Le lendemain, 22 avril, le logement marseillais où vivait Samy A. est perquisitionné. Les enquêteurs découvrent une dizaine de cartes bancaires avec des noms différents (certaines portant des identités volées ou fausses), des documents frauduleux, quatre ordinateurs portables, un routeur, des téléphones mobiles, 1500 euros et des ouvrages sur l’Islam.
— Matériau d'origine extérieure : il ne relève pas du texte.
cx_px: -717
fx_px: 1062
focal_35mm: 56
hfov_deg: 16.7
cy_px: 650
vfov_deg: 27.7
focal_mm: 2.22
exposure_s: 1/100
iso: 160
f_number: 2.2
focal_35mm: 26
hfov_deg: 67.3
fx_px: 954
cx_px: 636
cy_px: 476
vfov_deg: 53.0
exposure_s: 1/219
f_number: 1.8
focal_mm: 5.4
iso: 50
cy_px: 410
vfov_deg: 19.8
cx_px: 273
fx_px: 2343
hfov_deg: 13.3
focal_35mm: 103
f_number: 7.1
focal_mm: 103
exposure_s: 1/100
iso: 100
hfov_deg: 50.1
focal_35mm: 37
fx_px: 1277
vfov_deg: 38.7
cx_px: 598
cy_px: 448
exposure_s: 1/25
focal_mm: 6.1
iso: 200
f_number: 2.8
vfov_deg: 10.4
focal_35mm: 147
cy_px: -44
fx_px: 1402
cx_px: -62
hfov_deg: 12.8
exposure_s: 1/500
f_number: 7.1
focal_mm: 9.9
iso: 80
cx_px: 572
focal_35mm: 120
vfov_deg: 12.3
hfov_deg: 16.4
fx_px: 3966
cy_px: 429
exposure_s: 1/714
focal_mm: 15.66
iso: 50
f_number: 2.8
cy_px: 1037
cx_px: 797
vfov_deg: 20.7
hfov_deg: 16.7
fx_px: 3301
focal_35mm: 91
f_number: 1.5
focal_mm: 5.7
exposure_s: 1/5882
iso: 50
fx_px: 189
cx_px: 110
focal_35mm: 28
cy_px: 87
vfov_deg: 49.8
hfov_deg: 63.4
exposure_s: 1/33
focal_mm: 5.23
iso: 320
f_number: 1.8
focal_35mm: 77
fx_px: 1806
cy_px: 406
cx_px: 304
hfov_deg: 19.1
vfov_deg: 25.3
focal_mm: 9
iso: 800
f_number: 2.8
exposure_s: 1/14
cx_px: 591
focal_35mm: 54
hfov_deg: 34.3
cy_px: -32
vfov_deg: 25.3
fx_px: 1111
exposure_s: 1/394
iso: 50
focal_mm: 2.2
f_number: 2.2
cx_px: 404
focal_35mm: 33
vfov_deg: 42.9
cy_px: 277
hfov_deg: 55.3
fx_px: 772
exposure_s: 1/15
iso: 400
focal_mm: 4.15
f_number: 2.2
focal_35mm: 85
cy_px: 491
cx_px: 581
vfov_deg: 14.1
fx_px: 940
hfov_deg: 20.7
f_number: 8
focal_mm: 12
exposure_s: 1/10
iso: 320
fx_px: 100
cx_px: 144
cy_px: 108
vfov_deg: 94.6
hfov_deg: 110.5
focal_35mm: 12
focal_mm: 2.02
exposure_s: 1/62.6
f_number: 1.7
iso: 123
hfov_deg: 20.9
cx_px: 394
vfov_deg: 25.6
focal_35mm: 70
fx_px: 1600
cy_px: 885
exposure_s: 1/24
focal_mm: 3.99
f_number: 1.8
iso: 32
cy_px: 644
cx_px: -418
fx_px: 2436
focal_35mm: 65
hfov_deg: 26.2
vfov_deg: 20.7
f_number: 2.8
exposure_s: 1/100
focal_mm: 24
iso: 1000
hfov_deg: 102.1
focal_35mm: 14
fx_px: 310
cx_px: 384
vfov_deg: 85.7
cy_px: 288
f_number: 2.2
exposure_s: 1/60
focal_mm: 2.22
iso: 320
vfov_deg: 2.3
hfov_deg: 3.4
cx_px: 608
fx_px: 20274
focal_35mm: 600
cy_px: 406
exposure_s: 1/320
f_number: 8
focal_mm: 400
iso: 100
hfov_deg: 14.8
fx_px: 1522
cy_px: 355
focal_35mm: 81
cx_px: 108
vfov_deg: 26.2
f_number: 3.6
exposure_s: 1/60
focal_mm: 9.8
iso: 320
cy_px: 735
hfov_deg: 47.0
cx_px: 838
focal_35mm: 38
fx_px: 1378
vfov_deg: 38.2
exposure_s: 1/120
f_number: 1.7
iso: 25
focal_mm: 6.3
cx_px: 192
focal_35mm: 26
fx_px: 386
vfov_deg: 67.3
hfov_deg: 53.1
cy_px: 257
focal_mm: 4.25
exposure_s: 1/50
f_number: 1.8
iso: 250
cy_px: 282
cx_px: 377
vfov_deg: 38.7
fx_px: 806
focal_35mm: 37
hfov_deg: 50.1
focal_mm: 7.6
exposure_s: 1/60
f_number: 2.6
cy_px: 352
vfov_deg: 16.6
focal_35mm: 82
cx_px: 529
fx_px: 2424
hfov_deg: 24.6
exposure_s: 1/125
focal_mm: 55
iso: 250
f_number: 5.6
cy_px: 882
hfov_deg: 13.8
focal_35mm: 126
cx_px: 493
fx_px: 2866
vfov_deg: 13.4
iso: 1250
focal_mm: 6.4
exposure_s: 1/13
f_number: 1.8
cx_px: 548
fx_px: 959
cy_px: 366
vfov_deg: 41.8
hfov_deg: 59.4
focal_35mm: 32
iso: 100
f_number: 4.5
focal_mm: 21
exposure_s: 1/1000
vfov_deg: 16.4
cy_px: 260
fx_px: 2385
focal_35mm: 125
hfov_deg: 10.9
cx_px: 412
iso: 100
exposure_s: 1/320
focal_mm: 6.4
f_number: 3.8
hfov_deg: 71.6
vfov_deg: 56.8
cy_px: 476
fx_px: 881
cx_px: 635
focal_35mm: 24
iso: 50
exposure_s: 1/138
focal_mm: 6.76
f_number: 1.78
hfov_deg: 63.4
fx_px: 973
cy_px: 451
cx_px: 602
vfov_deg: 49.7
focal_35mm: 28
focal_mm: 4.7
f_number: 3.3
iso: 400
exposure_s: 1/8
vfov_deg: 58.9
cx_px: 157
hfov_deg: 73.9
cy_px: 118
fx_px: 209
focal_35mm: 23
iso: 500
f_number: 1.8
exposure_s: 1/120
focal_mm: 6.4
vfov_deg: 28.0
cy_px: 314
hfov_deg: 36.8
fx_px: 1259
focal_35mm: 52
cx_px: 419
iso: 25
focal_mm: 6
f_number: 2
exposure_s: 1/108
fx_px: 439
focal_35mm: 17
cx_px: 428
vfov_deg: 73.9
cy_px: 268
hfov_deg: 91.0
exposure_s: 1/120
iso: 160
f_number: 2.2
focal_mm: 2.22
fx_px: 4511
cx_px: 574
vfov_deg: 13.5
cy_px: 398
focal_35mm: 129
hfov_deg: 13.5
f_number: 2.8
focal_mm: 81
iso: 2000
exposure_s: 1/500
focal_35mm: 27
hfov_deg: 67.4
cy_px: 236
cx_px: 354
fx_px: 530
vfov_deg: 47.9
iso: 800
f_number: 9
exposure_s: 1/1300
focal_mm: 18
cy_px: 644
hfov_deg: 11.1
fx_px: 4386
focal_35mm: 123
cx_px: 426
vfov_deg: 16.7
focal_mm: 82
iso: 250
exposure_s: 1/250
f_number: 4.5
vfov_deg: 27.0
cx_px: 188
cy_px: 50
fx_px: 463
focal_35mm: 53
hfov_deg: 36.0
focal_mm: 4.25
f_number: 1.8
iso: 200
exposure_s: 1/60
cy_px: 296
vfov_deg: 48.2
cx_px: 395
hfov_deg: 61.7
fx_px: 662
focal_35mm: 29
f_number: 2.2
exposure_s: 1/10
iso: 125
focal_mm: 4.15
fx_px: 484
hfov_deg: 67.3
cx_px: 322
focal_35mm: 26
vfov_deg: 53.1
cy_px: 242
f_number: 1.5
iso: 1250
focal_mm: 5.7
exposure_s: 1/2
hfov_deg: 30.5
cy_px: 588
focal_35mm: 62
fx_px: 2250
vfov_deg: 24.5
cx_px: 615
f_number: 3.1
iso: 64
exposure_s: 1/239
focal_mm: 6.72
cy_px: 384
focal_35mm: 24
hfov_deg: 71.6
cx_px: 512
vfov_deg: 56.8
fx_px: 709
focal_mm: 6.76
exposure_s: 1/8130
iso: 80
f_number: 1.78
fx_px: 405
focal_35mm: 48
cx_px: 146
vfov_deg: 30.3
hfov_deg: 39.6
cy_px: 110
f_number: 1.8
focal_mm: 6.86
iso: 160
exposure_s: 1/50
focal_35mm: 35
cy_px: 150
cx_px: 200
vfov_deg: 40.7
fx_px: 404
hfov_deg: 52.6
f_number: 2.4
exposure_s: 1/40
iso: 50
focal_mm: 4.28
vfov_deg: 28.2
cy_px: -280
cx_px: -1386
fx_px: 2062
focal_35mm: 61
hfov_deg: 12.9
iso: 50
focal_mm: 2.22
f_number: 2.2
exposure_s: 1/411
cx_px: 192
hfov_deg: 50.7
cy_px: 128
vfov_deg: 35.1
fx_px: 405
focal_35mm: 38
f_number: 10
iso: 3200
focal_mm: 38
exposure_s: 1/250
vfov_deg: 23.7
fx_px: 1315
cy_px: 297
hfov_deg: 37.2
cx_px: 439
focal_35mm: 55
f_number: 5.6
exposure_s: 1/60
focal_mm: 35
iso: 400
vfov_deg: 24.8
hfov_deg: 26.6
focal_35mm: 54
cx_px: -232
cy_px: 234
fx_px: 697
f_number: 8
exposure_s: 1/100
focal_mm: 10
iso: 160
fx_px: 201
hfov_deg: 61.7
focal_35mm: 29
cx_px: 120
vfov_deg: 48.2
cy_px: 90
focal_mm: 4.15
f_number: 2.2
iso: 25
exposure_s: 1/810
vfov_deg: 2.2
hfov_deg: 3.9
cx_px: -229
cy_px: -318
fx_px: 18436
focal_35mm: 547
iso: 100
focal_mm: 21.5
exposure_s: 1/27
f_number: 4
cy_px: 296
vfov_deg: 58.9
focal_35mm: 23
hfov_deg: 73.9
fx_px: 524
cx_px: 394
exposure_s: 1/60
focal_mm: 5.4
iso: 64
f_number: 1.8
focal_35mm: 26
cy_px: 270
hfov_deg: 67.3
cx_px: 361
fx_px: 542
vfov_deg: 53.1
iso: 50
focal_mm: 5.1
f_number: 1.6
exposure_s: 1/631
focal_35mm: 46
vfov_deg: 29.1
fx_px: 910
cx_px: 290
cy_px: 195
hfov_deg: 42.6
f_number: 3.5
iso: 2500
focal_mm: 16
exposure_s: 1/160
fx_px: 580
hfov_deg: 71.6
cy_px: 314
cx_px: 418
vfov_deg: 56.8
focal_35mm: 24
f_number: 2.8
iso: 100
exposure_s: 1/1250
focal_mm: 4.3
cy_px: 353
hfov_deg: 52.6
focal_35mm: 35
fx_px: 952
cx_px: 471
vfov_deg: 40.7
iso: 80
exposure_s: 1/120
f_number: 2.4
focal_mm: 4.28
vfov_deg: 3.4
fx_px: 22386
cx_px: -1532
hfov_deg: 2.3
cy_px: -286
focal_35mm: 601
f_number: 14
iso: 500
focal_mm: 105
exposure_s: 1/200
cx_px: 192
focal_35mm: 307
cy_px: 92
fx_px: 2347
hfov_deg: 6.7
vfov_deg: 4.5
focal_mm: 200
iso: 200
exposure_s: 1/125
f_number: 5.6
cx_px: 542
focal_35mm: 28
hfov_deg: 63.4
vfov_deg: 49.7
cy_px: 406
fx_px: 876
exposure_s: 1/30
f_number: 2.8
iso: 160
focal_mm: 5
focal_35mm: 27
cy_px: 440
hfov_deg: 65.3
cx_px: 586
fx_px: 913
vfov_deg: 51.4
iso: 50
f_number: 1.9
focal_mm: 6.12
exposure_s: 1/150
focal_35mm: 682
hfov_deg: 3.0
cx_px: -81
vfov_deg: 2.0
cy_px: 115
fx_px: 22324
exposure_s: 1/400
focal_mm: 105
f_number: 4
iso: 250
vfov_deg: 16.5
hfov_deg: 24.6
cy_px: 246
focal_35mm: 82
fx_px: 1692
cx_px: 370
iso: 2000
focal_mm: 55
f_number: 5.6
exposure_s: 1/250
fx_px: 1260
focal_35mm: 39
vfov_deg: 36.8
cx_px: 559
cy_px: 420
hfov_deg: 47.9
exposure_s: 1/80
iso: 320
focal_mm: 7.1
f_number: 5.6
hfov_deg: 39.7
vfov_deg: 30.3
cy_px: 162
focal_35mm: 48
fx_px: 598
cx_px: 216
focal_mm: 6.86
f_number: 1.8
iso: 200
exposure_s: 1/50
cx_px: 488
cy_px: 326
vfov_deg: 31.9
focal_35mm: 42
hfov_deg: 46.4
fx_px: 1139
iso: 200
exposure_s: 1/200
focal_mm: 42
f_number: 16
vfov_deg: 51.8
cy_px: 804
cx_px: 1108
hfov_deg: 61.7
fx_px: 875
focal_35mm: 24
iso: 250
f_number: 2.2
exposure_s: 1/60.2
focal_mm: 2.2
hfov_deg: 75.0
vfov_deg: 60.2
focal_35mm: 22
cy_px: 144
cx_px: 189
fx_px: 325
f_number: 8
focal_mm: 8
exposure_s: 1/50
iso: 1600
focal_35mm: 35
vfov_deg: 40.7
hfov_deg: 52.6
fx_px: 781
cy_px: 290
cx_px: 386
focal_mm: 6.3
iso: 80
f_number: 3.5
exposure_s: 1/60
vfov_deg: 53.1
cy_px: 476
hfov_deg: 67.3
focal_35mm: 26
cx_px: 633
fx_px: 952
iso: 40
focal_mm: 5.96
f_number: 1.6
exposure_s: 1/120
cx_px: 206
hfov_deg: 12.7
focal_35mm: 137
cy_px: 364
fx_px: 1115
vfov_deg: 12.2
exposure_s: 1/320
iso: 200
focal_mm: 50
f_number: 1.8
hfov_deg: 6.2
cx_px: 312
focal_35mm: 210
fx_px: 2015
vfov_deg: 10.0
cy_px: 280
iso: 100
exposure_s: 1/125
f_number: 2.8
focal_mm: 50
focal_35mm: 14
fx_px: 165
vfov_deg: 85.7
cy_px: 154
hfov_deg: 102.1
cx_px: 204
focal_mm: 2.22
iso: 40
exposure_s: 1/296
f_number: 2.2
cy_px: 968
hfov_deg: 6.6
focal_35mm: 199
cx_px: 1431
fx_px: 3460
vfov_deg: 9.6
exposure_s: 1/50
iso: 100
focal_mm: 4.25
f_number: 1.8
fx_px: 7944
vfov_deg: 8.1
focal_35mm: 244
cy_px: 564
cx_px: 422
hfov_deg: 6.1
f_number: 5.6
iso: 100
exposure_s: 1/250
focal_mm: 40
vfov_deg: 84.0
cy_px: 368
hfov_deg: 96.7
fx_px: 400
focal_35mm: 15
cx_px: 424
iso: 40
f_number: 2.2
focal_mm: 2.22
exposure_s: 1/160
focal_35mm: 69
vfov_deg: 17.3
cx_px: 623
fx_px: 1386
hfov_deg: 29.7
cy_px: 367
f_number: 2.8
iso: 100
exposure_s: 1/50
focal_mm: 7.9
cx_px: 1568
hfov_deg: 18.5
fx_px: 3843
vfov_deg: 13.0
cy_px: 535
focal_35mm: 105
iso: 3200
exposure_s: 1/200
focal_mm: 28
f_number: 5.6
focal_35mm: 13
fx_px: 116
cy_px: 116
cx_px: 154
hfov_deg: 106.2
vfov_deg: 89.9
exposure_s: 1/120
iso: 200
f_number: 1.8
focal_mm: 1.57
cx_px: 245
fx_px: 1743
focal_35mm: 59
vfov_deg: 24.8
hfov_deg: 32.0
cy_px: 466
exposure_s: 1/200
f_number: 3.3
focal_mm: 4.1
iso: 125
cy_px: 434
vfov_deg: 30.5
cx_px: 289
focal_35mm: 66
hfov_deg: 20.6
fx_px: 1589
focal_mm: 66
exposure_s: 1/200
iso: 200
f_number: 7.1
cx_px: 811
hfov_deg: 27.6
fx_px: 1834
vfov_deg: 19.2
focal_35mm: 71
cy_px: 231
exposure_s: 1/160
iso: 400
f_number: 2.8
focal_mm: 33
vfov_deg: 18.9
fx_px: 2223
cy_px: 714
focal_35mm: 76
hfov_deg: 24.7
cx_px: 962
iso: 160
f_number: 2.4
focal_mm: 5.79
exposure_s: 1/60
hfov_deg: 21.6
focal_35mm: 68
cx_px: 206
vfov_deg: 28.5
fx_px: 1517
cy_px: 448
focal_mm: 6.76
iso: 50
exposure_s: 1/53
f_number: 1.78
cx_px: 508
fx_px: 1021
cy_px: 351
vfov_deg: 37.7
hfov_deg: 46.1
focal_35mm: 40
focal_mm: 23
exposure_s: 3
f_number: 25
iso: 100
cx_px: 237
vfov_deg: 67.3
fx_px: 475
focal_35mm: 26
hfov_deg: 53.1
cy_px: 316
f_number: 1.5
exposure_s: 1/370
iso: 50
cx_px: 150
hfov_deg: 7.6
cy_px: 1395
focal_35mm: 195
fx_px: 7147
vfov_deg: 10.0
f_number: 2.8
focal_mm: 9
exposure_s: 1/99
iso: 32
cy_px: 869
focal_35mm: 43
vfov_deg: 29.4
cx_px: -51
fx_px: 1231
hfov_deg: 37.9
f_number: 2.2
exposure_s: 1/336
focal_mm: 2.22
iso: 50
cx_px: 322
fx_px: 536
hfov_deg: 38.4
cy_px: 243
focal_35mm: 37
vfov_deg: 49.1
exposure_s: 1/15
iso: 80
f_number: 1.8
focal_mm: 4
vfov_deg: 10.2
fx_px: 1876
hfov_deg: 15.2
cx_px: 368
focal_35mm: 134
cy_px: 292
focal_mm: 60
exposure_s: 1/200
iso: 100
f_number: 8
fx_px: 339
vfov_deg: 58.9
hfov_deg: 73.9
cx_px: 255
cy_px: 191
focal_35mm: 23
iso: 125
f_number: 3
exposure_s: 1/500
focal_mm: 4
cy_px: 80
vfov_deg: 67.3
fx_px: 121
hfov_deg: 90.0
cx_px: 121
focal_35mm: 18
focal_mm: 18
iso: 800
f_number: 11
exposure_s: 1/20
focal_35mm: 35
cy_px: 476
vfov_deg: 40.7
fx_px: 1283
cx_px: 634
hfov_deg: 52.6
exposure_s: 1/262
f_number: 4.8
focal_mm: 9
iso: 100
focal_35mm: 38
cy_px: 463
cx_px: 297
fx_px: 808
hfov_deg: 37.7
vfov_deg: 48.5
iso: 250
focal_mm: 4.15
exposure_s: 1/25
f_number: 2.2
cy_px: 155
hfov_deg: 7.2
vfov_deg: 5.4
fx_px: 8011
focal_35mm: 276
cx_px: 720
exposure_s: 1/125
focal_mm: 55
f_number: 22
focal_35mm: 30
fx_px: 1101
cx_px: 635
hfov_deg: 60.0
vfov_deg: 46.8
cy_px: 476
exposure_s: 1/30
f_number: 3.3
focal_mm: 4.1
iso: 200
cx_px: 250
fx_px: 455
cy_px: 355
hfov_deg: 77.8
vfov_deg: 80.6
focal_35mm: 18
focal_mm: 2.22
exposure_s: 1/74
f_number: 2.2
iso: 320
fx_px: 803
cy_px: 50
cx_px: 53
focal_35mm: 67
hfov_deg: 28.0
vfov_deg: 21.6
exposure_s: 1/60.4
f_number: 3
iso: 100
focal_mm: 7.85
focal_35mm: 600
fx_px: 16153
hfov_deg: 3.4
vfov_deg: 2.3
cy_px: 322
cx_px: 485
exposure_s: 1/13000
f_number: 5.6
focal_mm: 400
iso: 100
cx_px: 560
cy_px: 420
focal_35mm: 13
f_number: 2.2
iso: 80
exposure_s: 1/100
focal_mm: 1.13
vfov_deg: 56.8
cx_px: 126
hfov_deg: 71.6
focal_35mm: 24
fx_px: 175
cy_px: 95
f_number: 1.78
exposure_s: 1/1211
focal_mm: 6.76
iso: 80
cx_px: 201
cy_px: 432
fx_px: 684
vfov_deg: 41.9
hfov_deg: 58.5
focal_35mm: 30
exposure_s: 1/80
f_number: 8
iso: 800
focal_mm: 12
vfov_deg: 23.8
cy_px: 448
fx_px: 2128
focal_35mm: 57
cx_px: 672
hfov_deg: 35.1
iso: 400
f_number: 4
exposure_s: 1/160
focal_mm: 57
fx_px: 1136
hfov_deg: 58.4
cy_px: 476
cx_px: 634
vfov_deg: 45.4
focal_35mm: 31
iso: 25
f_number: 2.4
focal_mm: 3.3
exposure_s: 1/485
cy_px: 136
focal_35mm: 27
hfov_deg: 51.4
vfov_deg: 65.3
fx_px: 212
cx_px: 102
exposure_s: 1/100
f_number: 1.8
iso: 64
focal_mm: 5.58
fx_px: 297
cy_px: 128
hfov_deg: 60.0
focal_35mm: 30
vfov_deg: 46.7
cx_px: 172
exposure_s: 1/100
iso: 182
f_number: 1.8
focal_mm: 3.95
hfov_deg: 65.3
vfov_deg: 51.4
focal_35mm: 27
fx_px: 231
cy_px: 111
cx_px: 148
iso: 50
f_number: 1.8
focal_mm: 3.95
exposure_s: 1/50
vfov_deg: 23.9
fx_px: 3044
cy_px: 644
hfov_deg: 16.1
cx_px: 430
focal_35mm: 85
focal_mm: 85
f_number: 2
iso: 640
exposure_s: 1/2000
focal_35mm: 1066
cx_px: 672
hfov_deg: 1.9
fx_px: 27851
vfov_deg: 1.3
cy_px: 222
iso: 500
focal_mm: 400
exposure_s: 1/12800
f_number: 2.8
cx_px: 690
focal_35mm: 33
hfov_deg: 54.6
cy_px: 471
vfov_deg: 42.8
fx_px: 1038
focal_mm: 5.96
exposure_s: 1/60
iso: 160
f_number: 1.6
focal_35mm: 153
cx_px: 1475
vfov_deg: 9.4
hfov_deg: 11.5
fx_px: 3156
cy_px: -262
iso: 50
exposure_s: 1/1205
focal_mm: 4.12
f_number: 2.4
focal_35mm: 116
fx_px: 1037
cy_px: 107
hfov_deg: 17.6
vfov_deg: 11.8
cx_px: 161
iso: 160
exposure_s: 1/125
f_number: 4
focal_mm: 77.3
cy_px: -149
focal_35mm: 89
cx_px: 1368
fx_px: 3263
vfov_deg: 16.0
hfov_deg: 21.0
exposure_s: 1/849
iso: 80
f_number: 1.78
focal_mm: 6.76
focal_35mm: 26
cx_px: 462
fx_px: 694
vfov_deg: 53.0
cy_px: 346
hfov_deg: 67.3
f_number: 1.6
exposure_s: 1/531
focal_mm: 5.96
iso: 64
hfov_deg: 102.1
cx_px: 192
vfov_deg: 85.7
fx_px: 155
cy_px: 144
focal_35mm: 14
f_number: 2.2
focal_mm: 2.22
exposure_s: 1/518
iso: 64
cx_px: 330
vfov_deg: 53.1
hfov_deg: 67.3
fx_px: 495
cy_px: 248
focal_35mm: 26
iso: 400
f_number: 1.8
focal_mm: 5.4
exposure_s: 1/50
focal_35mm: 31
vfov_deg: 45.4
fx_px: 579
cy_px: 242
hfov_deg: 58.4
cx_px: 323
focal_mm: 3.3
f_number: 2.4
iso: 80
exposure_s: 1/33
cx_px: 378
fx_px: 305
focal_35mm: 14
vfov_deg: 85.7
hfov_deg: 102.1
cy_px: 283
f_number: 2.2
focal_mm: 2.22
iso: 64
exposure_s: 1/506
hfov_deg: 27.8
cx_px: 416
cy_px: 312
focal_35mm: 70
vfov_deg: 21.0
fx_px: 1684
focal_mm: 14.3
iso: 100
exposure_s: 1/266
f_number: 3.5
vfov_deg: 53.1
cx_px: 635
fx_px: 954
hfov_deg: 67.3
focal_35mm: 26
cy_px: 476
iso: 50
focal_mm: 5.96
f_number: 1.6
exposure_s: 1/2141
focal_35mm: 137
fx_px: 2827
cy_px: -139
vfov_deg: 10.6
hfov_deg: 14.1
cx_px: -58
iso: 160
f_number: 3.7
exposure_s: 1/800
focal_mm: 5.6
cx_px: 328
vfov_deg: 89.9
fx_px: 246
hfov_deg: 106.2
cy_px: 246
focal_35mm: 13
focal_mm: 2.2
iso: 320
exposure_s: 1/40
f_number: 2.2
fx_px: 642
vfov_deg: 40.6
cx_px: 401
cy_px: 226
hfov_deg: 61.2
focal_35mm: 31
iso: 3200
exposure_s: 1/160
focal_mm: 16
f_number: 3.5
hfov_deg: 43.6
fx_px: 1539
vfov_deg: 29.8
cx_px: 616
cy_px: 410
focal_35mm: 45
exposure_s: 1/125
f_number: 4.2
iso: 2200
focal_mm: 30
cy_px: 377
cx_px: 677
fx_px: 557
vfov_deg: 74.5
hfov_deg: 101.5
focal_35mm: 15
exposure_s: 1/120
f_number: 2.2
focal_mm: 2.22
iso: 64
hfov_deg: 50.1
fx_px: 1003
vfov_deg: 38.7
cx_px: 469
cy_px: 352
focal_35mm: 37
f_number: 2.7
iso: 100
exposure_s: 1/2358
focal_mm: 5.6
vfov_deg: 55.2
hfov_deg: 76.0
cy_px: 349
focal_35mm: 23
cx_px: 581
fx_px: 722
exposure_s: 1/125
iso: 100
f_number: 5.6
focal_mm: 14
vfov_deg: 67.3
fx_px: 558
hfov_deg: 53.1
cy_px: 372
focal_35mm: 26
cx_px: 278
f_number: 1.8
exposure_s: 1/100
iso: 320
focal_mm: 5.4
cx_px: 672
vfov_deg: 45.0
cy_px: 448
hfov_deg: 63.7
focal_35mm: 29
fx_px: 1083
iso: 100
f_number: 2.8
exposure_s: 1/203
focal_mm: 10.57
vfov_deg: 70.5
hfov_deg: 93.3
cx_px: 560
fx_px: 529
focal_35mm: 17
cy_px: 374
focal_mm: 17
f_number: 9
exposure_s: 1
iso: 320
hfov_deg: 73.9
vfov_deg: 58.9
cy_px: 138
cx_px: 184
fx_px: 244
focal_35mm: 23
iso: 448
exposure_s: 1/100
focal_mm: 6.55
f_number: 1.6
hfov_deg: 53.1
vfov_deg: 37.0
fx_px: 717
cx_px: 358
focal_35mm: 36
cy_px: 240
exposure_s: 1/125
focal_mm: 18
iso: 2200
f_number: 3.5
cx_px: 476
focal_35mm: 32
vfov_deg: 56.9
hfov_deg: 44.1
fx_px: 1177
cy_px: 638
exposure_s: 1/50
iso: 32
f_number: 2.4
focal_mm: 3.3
A l’issue de ces découvertes, le jeune homme choisit de s’expliquer sur l’ouverture des comptes bancaires : "par rapport à une annonce de location pour avoir des documents, j’ai mis une annonce pour offrir un appartement à louer et du coup, j’ai utilisé le dossier qui m’a été envoyé… j’ai juste modifié l’adresse sur ces documents pour mettre la mienne, en l’occurrence le 93, Boulevard des neiges ». Au sujet du matériel informatique et des téléphones, il ne donne pas ou peu d’explications.
La garde à vue prend fin. Samy A. est déféré au parquet de Marseille. Une enquête pour escroquerie est ouverte.
D’après nos informations, le jeune homme serait actuellement sous contrôle judiciaire.
Pour obtenir plus d’éléments, sur cette affaire, nous avons contacté le préfet de police de Marseille qui n’a pas souhaité répondre à nos questions, "ne pouvant pas communiquer sur ce cas."
JFGiorgetti. France 3 Provence Alpes.